EU-Mitgliedstaaten sollen Ausweisungen anerkennen

Die EU-Kommission hat die Mitgliedstaaten aufgerufen, enger bei der Rückführung abgelehnter Asylbewerber zusammenzuarbeiten und Angebote der Grenzschutzbehörde Frontex zu nutzen. Nur „sehr wenige“ Staaten würden bisher Rückkehrentscheidungen anderer Staaten anerkennen und so Verfahren abkürzen.

Thomas Gutschker

Politischer Korrespondent für die Europäische Union, die Nato und die Benelux-Länder mit Sitz in Brüssel.

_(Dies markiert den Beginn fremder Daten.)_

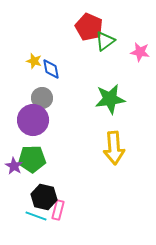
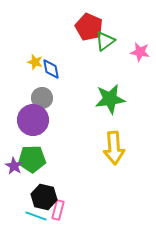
yellow star: moved 1 px right, 1 px down
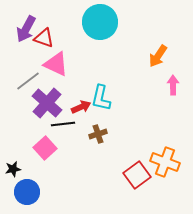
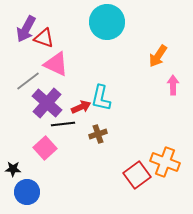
cyan circle: moved 7 px right
black star: rotated 14 degrees clockwise
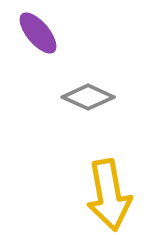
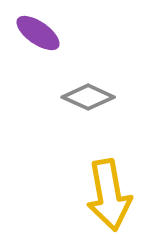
purple ellipse: rotated 15 degrees counterclockwise
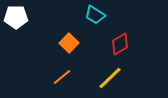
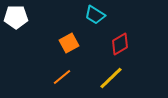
orange square: rotated 18 degrees clockwise
yellow line: moved 1 px right
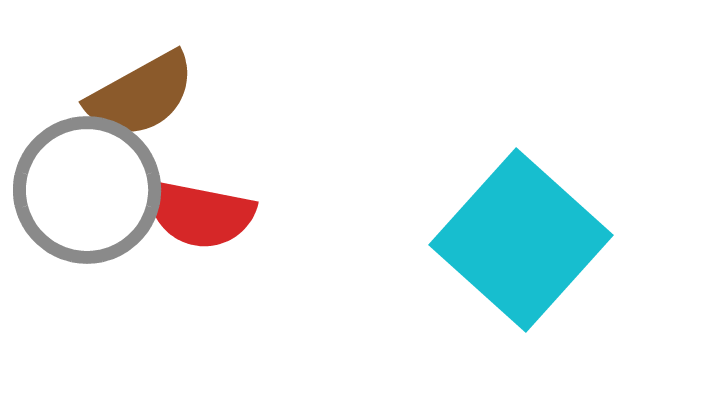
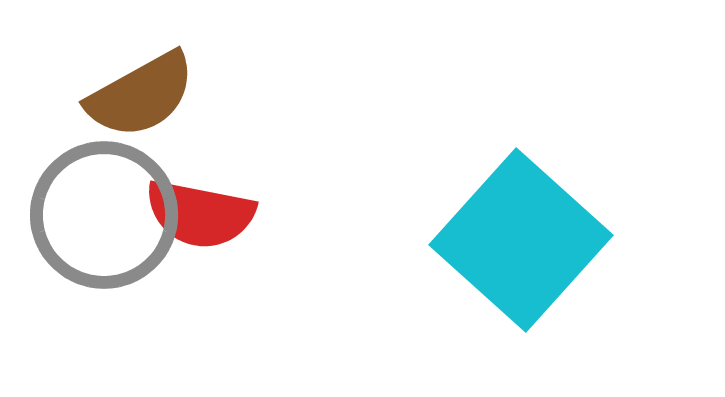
gray circle: moved 17 px right, 25 px down
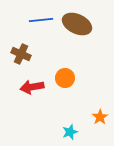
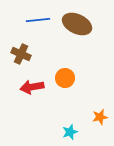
blue line: moved 3 px left
orange star: rotated 21 degrees clockwise
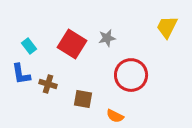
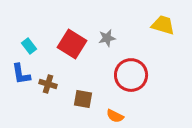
yellow trapezoid: moved 4 px left, 2 px up; rotated 80 degrees clockwise
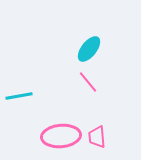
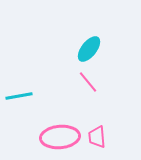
pink ellipse: moved 1 px left, 1 px down
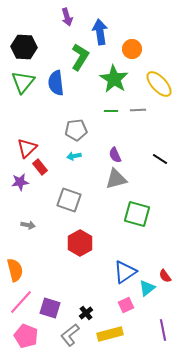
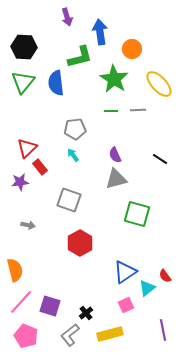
green L-shape: rotated 44 degrees clockwise
gray pentagon: moved 1 px left, 1 px up
cyan arrow: moved 1 px left, 1 px up; rotated 64 degrees clockwise
purple square: moved 2 px up
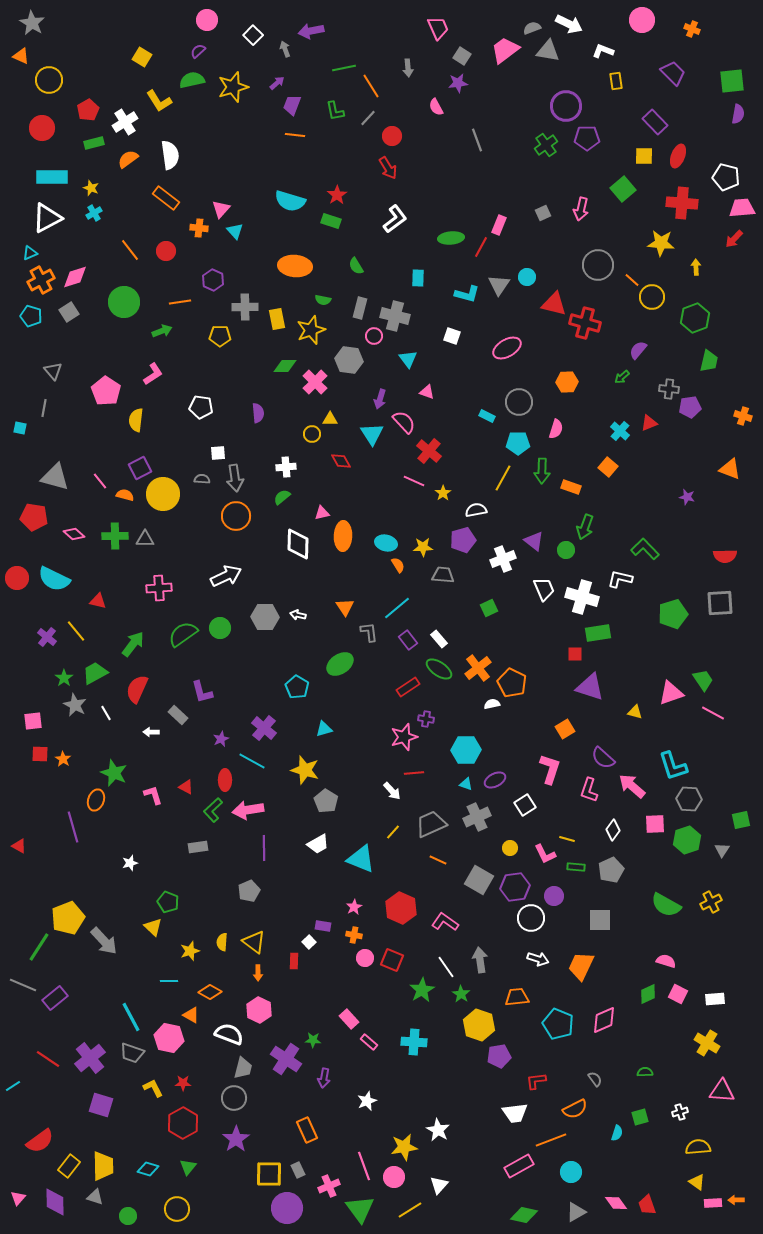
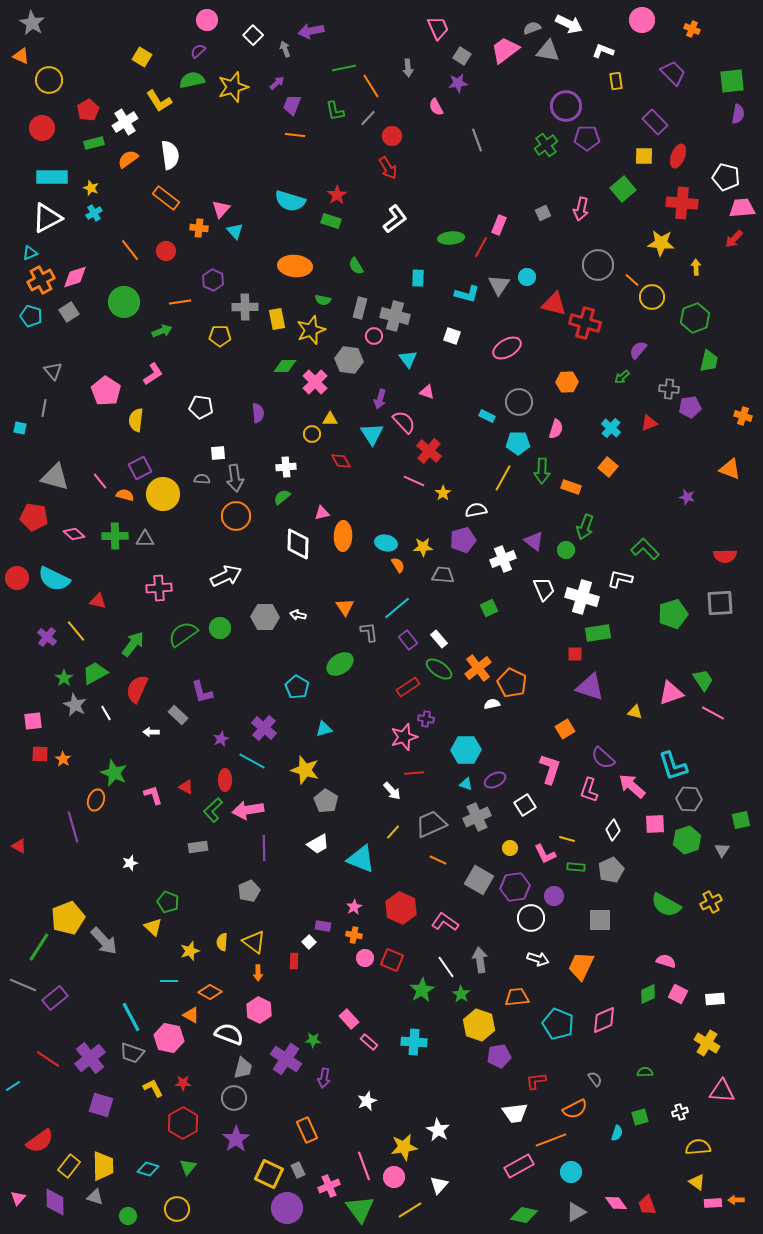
cyan cross at (620, 431): moved 9 px left, 3 px up
yellow square at (269, 1174): rotated 24 degrees clockwise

„Unsere Empfehlung heute ist, dass sie anfangen sollten, diese Möglichkeit zu nutzen“, sagte Innenkommissarin Ylva Johansson am Dienstag bei der Vorstellung operativer Vorschläge zur Rückkehr von Migranten und zur Verbesserung der Grenzsicherung. Heute könnten sich irreguläre Migranten ihrer Ausweisung dadurch entziehen, dass sie in einem anderen EU-Staat ein neues Asylverfahren begönnen. „Das ist natürlich ein echter Missbrauch des Systems“, sagte sie. Er trägt zur sogenannten Sekundärmigration bei, die dazu führt, dass Staaten im Inneren der Union weit mehr Asylverfahren verzeichnen als solche an der Außengrenze.

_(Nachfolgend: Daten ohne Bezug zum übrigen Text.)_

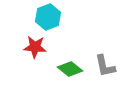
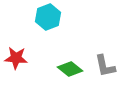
red star: moved 19 px left, 11 px down
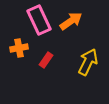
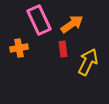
orange arrow: moved 1 px right, 3 px down
red rectangle: moved 17 px right, 11 px up; rotated 42 degrees counterclockwise
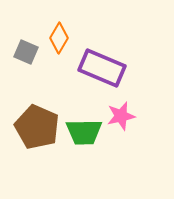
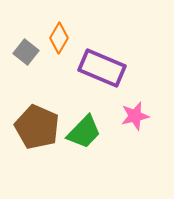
gray square: rotated 15 degrees clockwise
pink star: moved 14 px right
green trapezoid: rotated 45 degrees counterclockwise
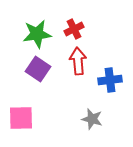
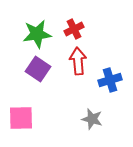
blue cross: rotated 10 degrees counterclockwise
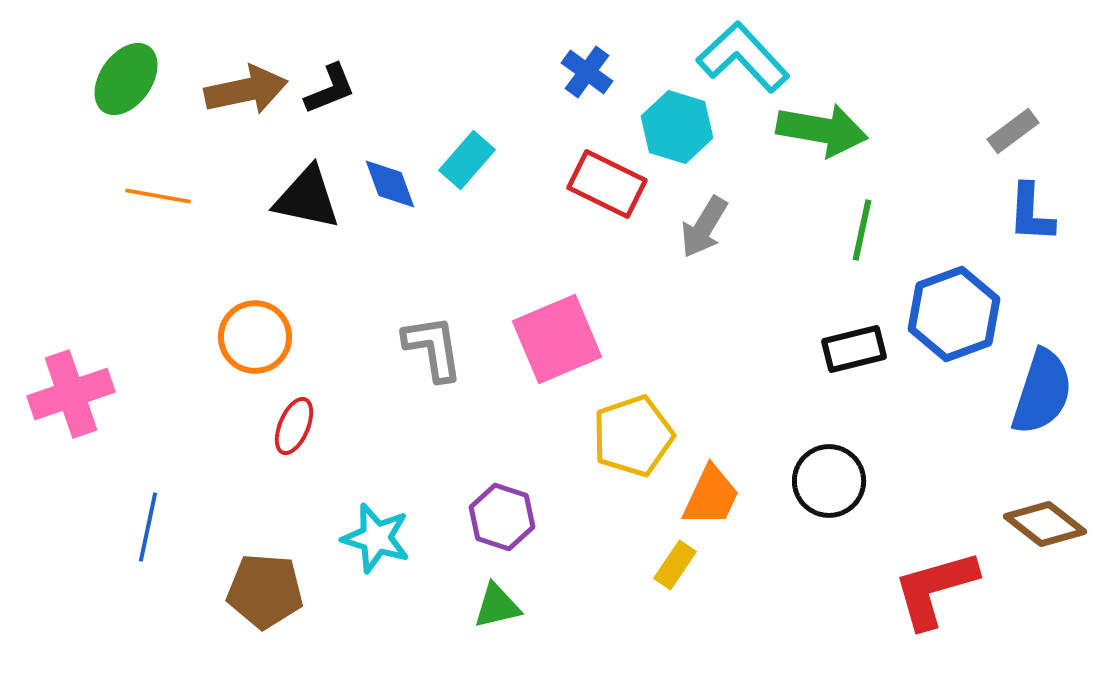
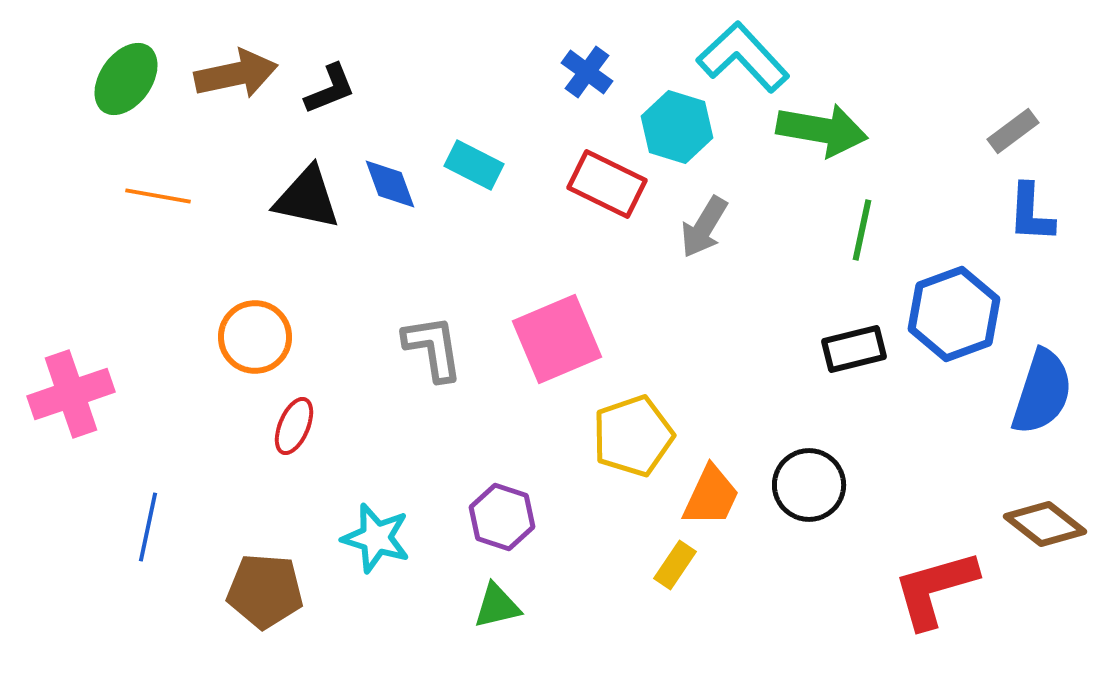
brown arrow: moved 10 px left, 16 px up
cyan rectangle: moved 7 px right, 5 px down; rotated 76 degrees clockwise
black circle: moved 20 px left, 4 px down
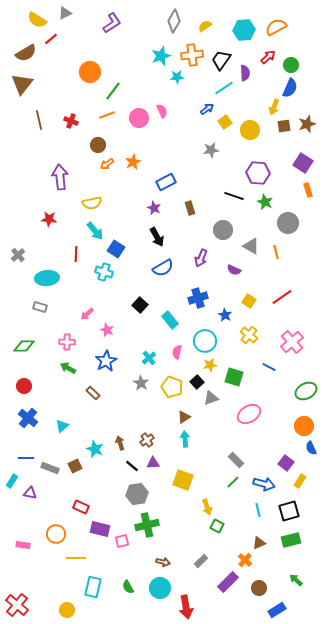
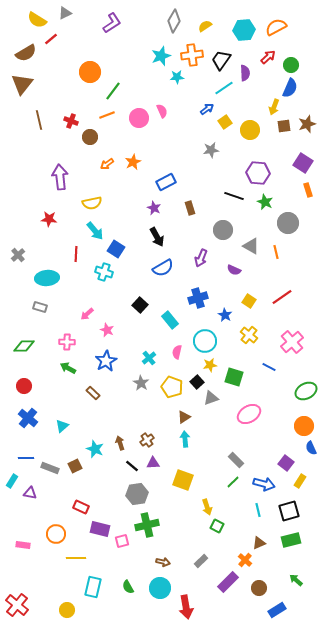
brown circle at (98, 145): moved 8 px left, 8 px up
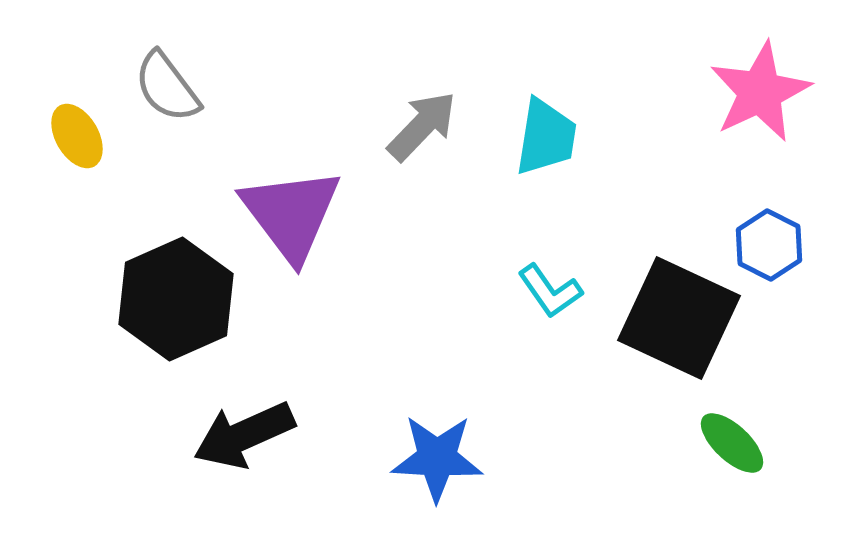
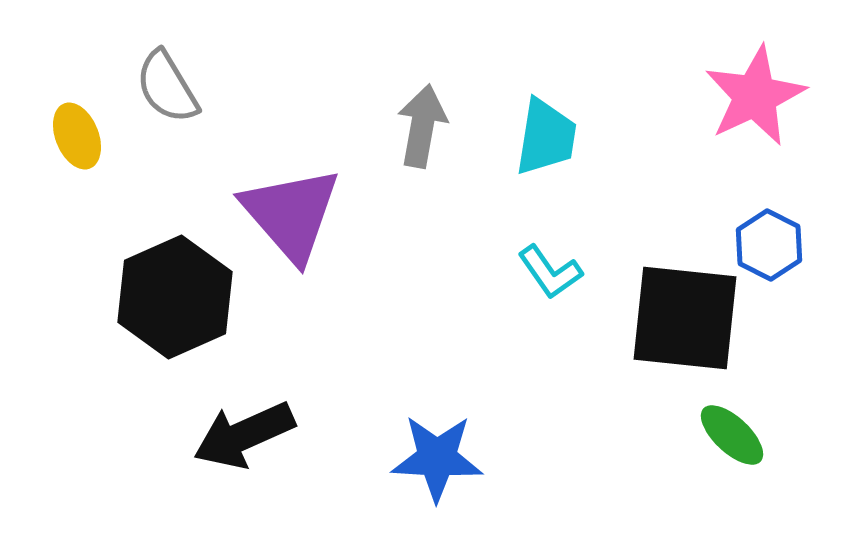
gray semicircle: rotated 6 degrees clockwise
pink star: moved 5 px left, 4 px down
gray arrow: rotated 34 degrees counterclockwise
yellow ellipse: rotated 8 degrees clockwise
purple triangle: rotated 4 degrees counterclockwise
cyan L-shape: moved 19 px up
black hexagon: moved 1 px left, 2 px up
black square: moved 6 px right; rotated 19 degrees counterclockwise
green ellipse: moved 8 px up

Die Kommission reagiert mit ihren Vorschlägen auf die Debatte zu Migration beim Europäischen Rat Anfang Februar. Die Staats- und Regierungschefs waren sich darin einig, dass sie die Rückkehr abgelehnter Asylbewerber beschleunigen wollen. Im Jahr 2021 wurden nur 21 Prozent von 340.000 Rückehrentscheidungen in der EU auch vollzogen. Dabei gibt es große Unterschiede zwischen den Mitgliedstaaten. Johansson erinnerte daran, dass nur in 16 Prozent der Fälle überhaupt ein Antrag auf Rückübernahme beim Herkunftsland gestellt worden sei. Die Diskrepanz zu den 21 Prozent ergibt sich daraus, dass Migranten freiwillig in ihre Heimat zurückgingen, bevor ein solches Verfahren gestartet wurde, oftmals befördert durch finanzielle Anreize.

Ein „einheitliches Ökosystem“

Neuerdings ist es einfacher, gegen mehrfache Asylanträge vorzugehen. Im überarbeiteten Schengener Informationssystem taucht eine Warnmeldung auf, wenn eine Person, die schon in einem Land ausreisepflichtig ist, versucht, in ein anderes Land einzureisen. Dieses System, das vor einer Woche freigeschaltet wurde, kommt an der Außengrenze und bei Personenkontrollen zum Einsatz.

Die Kommissarin drang darauf, dass die Mitgliedstaaten stärker die EU-Grenzschutzbehörde Frontex für Rückführungsflüge nutzen. Im vergangenen Jahr machten nur fünf von ihnen davon nennenswerten Gebrauch, als positives Beispiel nannte Johansson Zypern. Für diesen Mittwoch ist ein Flug nach Bangladesch mit 68 Personen aus neun Ländern geplant. Johansson hatte dort im vorigen Herbst eine Übereinkunft zur besseren Zusammenarbeit erzielt.

Die Vorschläge der Kommission zum besseren Grenzmanagement beziehen sich auf den geltenden Rechtsrahmen. Es gehe darum, in den nächsten fünf Jahren ein „einheitliches Ökosystem“ und eine „gemeinsame Kultur“ zu schaffen, sagte der für das Thema verantwortliche Vizepräsident Margaritis Schinas. Zu den fünfzehn Maßnahmen gehört eine bessere Überwachung der Außengrenzen mit Drohnen und Kameras. Außerdem sollen neue Schleuserrouten und Migrationsströme früher erkannt werden. Die Mitgliedstaaten sollen dafür schneller und umfassender Daten weitergeben.

Die Kommission besteht darauf, dass der wirksame Grenzschutz nicht zu Lasten von Grundrechten gehen darf, gesteht zugleich aber Defizite ein – jedenfalls indirekt. Frontex und die Mitgliedstaaten sollten eine Kultur schaffen, „die auf der Achtung europäischen und internationalen Rechts beruht, insbesondere des Prinzips der Nicht-Zurückweisung“, heißt es in ihrer Mitteilung. Frontex bekommt sechs Monate Zeit zur Umsetzung, für die Mitgliedstaaten sind es zwölf. Im Jahr 2027 will die Kommission die Umsetzung überprüfen.